# Today Is A New Day



## Slip (Jul 25, 2006)

Well, woudn't let yesterday get the best of me so after Church, decided to give it another go. Decided to make another two piece hollow vase and went slow at it. Got initial shape and shaped inside to 1/8" wall thickness as even as possible. All went well. Made top of same thickness and all still seemed to go well. Put it together and finished shaping outside to smooth out somewhat better. Wha-la, finished and did not go into pieces. Shape isn't exactly how I had envisioned to begin with, but not too bad. Now that I know I can still do it (maybe yesterday was just a bad day), will try again to make the shape somewhat better on next version possibly next week. Anyway, here is how it looked just before cutting off and now soaking for a few day and will begin drying process. This Gum was really very wet and turned like a dream. Funny, yesterday I got catches using one of my favorite tools and never had catches before with it. Today, the same tool worked great with not one catch and works perfect. Guess, I was just too jittery or something as couldn't get anything right. Today is a new day. See results before drying and finishing. Will post finished product, but will be probably about 6 weeks or so after drying and finishing.
Dale


----------



## Tortuga (May 21, 2004)

Absolutely beautiful piece of work, Dale....If I could do that, I'd be standing on a downtown corner showing it off... Really looking forward to seeing the finished product...

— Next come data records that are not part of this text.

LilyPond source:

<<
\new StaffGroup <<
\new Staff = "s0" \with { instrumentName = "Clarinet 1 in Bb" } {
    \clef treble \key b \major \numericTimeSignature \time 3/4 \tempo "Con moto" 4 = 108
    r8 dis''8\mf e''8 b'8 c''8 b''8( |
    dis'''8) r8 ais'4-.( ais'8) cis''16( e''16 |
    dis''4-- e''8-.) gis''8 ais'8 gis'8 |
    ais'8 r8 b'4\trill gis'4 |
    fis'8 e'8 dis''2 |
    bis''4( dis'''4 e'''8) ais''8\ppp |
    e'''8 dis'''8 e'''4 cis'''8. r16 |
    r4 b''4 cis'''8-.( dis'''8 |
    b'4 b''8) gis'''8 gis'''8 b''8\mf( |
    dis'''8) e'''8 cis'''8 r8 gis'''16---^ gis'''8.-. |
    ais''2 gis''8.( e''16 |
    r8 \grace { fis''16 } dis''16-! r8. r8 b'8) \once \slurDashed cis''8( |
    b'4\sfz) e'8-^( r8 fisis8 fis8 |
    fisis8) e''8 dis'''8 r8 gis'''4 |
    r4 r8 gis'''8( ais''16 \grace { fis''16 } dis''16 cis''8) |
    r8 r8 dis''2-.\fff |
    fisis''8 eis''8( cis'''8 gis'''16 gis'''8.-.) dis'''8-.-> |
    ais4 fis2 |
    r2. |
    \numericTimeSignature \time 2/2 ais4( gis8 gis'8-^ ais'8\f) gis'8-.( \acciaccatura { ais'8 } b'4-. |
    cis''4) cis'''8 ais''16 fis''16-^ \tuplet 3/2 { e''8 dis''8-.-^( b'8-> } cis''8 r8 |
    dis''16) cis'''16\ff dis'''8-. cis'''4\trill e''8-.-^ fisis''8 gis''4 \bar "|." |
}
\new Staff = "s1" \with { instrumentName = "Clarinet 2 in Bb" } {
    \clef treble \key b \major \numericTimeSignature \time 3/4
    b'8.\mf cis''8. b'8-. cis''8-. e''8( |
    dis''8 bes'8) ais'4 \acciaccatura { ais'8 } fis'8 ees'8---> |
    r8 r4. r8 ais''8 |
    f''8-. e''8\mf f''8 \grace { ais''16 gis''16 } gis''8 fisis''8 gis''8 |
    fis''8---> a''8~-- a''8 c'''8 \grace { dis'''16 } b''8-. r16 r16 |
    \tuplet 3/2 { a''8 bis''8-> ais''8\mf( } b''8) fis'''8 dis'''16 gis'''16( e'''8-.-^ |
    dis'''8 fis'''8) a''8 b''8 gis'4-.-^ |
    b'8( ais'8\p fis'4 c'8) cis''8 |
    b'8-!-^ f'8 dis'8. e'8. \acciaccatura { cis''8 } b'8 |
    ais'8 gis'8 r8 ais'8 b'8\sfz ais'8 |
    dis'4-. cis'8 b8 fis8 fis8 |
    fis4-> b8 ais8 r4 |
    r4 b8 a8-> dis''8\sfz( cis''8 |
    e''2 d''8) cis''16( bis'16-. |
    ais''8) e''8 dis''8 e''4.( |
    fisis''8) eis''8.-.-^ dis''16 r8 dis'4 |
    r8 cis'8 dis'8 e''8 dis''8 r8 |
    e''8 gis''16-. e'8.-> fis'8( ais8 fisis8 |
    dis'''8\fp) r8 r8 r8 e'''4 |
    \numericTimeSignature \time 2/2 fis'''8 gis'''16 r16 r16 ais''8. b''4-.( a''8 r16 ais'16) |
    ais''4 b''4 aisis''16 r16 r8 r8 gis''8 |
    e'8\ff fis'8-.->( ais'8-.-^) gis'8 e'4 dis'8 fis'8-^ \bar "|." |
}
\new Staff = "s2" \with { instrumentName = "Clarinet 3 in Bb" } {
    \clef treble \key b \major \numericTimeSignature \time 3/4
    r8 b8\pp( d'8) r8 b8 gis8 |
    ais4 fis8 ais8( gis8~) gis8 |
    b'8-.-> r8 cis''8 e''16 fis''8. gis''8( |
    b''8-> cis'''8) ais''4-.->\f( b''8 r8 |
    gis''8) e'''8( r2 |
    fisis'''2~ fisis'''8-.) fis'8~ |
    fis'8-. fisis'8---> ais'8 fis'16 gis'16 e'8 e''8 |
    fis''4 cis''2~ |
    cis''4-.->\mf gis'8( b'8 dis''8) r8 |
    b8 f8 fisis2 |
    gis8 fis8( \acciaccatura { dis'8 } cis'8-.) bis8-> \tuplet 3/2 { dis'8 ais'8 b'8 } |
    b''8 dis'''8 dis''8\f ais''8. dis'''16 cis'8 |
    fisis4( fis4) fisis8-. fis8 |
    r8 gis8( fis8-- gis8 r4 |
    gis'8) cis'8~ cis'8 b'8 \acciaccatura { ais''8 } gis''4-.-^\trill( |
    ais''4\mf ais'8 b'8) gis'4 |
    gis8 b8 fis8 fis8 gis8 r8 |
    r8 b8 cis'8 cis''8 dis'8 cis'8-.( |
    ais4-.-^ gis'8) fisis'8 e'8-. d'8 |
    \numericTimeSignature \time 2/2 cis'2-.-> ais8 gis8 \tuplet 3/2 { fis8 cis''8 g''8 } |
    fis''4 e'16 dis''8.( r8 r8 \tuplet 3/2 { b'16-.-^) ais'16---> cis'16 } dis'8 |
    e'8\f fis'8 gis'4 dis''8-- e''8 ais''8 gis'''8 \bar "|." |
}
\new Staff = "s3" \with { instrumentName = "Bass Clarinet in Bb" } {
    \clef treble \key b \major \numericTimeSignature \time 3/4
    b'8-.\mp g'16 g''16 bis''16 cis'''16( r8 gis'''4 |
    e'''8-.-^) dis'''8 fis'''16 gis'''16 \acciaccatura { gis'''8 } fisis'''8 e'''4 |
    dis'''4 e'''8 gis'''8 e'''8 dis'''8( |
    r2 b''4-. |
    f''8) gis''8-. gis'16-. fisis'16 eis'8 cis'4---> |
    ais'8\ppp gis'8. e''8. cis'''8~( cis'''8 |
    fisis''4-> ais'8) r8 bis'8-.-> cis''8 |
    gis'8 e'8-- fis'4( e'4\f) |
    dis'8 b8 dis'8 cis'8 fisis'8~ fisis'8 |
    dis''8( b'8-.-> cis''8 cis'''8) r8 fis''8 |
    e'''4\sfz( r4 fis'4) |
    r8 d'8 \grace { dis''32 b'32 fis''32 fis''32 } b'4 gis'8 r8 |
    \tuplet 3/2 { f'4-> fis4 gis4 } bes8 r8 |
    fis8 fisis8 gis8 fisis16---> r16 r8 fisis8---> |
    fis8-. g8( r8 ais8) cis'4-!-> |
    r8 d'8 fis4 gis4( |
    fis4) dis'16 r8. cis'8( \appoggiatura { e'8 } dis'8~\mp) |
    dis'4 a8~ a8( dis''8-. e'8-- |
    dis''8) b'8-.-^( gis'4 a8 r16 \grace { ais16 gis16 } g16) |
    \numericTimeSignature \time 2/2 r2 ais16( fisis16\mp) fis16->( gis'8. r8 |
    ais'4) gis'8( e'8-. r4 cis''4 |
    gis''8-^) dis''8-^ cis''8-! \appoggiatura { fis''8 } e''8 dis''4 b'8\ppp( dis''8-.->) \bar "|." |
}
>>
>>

Sure wish I could do sumthin' like that..but you know about 'wishes'..LOL:wink:


----------



## Bobby (May 21, 2004)

Looking good if you keep practicing your going to learn how to turn some wood


----------



## Slip (Jul 25, 2006)

Bobby, Thanks, will keep practicing on these things in not so distant future. Once my plant turnaround finishes in September hope to practice lots more. I have a display cabinet that is full of them and friends and family also have some here and there.
Jim, thanks also and just go after it, it really isn't that difficult. I started by making some hollow lidded boxes first and once I got the hang of it, then started making small vases and when my lathe grows up, will start making the large vases like Galvbay. These small project are sure fun to make and Saturday was first time in a long time, that things went as bad as they went. I once saw a show on DIY channel that turned these vases and I kinda got the concept by watching that show. Haven't seen these shows in a long time and don't have a copy any longer.


----------



## 3192 (Dec 30, 2004)

SK.....looking good! We need to get you a steady rest built sometime. They really help support those longer turners. gb


----------



## Slip (Jul 25, 2006)

Galvbay, yes, I agree. I am really wanting to get me one of those things. Have been looking at some of the catalogs of them and just not sure what I need as of yet. I have been interested in getting one.


----------



## 3192 (Dec 30, 2004)

SK....I think I have 10-15 bucks in mine. Rollerblade wheels from a garage sale...some square tubing and some 3/4' plywood will make one. gb


----------



## Slip (Jul 25, 2006)

Oops, sorry, I had the boring system in my head that I was thinking about. Yea, looking at your steady rest and others, I think I can tackle something like that. I am thinking about makeing me one of those after I get through with this extra time work schedule in next few months. That would help solve some of the problems of chatter deep inside the vessel from time to time and give some support. I have had the vessel become off balance a few times and this would help that scenerio. Thanks for the tip.
I've been soaking this vessel since Sunday and think I may take out today and begin drying slowly.


----------



## Slip (Jul 25, 2006)

Ok, after a month of soaking, drying and finishing, here is final results of the project from original post of start to final finish. Finished very nice with 15 coats of laquer. Now sitting in my display cabinet waiting on a brother or sister to come for next project, after I start working normal hours again hopefully early September.


----------



## Surf Hunter (Sep 28, 2006)

Wow Slip, that is VERY nice! All the time you put in the finish really paid off.


----------



## trodery (Sep 13, 2006)

That finish is beautiful!


----------



## Bobby (May 21, 2004)

I want to know how you kept that hot glass from burning the wood???


Love that finish.


----------